On peut comprendre que Chaussin-Riou désigne un lieu où passe un filet d’eau particulier, un bras de Loire ou plus probablement un étier y versant, roche d’une chaussée. Cette chaussée est soit le chemin de rive et ce sens est banal et n’a aucune raison d’être utilisé ici plus qu’ailleurs, soit, avec un sens beaucoup plus net, il désigne la fameuse chaussée de pierres d’origine romaine maintenue par des pieux de bois fichés dans le lit du fleuve dont parle Léon Maître (voir I.6.) distante seulement de quelques centaines de mètres. Le lieu entre le riou et la fameuse chaussée serait alors le sens indiqué.

 

2 - Pierre-Percée. « Percer, verbe issu (1080) d’un latin populaire pertuisare, « faire un trou, perforer »… Percer exprime d’abord l’action de traverser l’épaisseur d’une chose en faisant un trou… percer exprime aussi l’idée de passer au travers d’un milieu intermédiaire » ( DHLF p. 1474).

« Perré, nom masculin (v. 180) qui a conservé le vocalisme de l’ancienne forme perre (1080) a servi d’adjectif pour qualifier ce qui est en pierre, puis a servi a désigner un gué pavé (1553) » (DHLF p. 1516).

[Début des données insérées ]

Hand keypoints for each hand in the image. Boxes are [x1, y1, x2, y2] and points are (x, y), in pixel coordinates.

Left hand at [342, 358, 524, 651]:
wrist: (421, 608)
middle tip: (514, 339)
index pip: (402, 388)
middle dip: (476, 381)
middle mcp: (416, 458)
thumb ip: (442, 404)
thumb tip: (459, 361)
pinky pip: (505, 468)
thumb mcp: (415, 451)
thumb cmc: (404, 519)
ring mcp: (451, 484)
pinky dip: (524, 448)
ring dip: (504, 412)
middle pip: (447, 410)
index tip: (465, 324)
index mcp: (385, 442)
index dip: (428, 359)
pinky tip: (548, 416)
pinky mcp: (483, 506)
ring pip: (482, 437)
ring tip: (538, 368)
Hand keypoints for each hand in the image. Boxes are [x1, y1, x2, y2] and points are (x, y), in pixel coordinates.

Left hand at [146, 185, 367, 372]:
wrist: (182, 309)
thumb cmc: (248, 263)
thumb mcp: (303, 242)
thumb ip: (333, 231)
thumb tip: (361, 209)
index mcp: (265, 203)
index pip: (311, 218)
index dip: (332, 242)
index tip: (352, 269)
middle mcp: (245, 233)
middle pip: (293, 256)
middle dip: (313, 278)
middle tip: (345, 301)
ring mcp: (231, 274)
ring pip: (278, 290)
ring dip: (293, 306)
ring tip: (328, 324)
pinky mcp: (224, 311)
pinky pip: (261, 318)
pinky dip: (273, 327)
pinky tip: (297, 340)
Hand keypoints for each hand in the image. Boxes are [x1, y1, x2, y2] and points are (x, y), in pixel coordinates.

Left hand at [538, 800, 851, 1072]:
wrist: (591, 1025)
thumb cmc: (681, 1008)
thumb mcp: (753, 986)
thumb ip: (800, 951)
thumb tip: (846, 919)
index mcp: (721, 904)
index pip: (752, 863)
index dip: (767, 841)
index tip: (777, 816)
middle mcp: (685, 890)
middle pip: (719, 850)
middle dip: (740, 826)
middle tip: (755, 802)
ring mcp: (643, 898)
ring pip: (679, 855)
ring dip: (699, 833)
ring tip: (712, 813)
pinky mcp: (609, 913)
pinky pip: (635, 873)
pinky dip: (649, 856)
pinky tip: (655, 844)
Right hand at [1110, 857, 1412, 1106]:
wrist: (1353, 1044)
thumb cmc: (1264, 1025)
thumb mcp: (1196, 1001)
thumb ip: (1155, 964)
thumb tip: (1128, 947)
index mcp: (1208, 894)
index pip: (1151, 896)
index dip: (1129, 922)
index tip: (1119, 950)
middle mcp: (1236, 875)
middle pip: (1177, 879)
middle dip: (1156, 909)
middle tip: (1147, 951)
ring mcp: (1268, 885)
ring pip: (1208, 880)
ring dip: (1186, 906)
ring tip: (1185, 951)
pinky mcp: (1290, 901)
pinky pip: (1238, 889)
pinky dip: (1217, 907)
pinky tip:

Le sens de Pierre-Percée est donc : « gué pavé qui traverse le fleuve ». Remarquons que Guette-Loup était sans doute le gué naturel qui consistait à marcher sur le lit du fleuve peut-être guidé par des perches enfoncées verticalement. Le passage est alors possible, selon le niveau d’eau, pour un homme, un âne, un cheval, mais le Val Manteau étant trop étroit pour être carrossable, Guette-Loup n’a jamais pu être un gué charretier. On trouvait ce dernier de Pierre-Percée à Mauves prolongé par le Chemin Pavé, certes fort raide, mais au moins carrossable. Il résulte de tout ceci que Saint-Simon n’a pu être joint directement depuis les coteaux que par voie d’eau pendant un long temps.